El mejor atleta sería 300 veces mejor que la mayoría de nosotros. Al compararnos con él es normal sentirnos
frustrados y desanimados. Ahora bien, pongamos las cosas en la perspectiva correcta. La distancia total a nadar
supera fácilmente los 5.000 kilómetros, tanto el mejor como el peor se quedan muy lejos de la meta deseada
¿no creen?

Lo mismo sucede con Dios. El mejor de nosotros y el peor de nosotros, ambos están muy lejos del ideal de
santidad de Dios. Porque precisamente es el Señor quien marca y decide cuál es la talla que se debe de dar
para aprobar y, naturalmente, como todos sabemos ninguno de nosotros la da.

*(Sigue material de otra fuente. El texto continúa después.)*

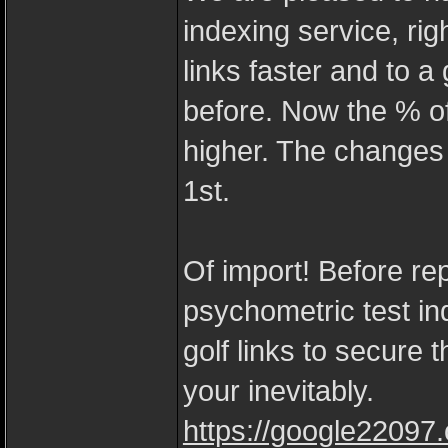
indexing service, ri
links faster and to a
before. Now the % of
higher. The changes
1st.
Of import! Before re
psychometric test in
golf links to secure 
your inevitably.
https://google22097.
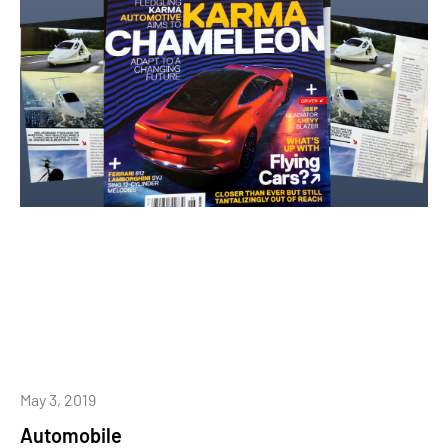
May 3, 2019
Automobile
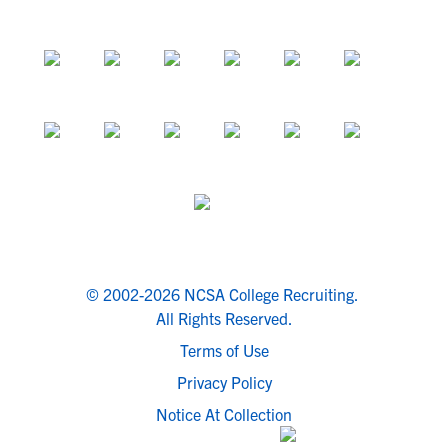
© 2002-2026 NCSA College Recruiting.
All Rights Reserved.
Terms of Use
Privacy Policy
Notice At Collection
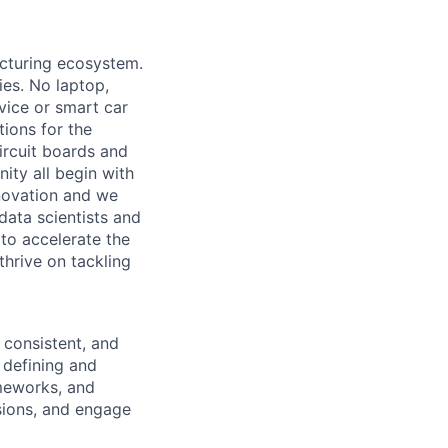
acturing ecosystem.
ies. No laptop,
vice or smart car
ions for the
circuit boards and
ity all begin with
novation and we
data scientists and
to accelerate the
thrive on tackling
, consistent, and
 defining and
meworks, and
sions, and engage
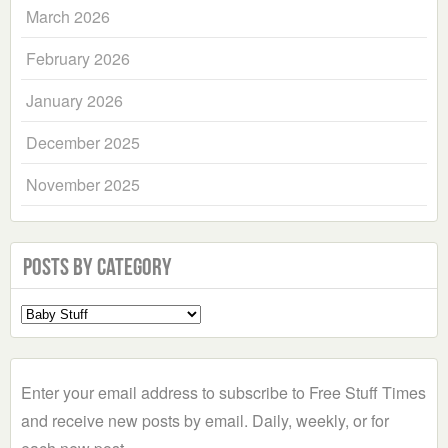
March 2026
February 2026
January 2026
December 2025
November 2025
Posts by Category
Select
a
Category
Enter your email address to subscribe to Free Stuff Times
and receive new posts by email. Daily, weekly, or for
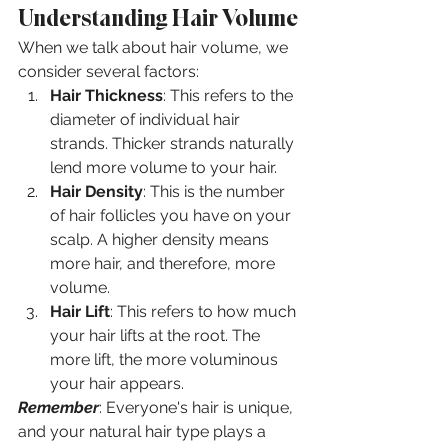
Understanding Hair Volume
When we talk about hair volume, we 
consider several factors:
Hair Thickness
: This refers to the 
diameter of individual hair 
strands. Thicker strands naturally 
lend more volume to your hair.
Hair Density
: This is the number 
of hair follicles you have on your 
scalp. A higher density means 
more hair, and therefore, more 
volume.
Hair Lift
: This refers to how much 
your hair lifts at the root. The 
more lift, the more voluminous 
your hair appears.
Remember
: Everyone's hair is unique, 
and your natural hair type plays a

Lo único que todos nosotros merecemos es la muerte. Lo que merecemos, lo que nos hemos buscado con
nuestro estilo de vida. Es imposible para nosotros dar la talla moral que Dios exige para declararnos justos
simplemente porque Él mismo es el modelo.

SU GRACIA

Es aquí precisamente donde entra en juego la gracia de Dios. Es increíble pero totalmente cierto. Aquel que
única y exclusivamente merecía la muerte, no sólo NO se le castiga sino que se le perdona, restaura y eleva
a la condición de hijo de Dios y heredero juntamente con Cristo ¿Alguien en su sano juicio puede entender
esto? ¿Tiene algún sentido común?

Todo esto es debido a que Dios ha decidido tratarnos con amor, aceptación, bondad y misericordia cuando lo
que merecíamos era totalmente lo contrario. Precisamente la gracia es eso, tratar a uno de forma totalmente
contraria a como se merece.

El propio Jesús afirmó que a quien mucho se le ha perdonado mucho ama. Esa fue la experiencia del apóstol
Pablo con la gracia. No en vano recibe el nombre del apóstol de la gracia. Él había sido un perseguidor de la
iglesia. Responsable de la muerte de creyentes. Él era muy consciente de no merecer en absoluto el amor y el
perdón de Dios, mucho menos el apostolado. Esta fue la experiencia del publicano que de rodillas y humillado
oraba delante de Dios y que, según Jesús, volvió a casa justificado.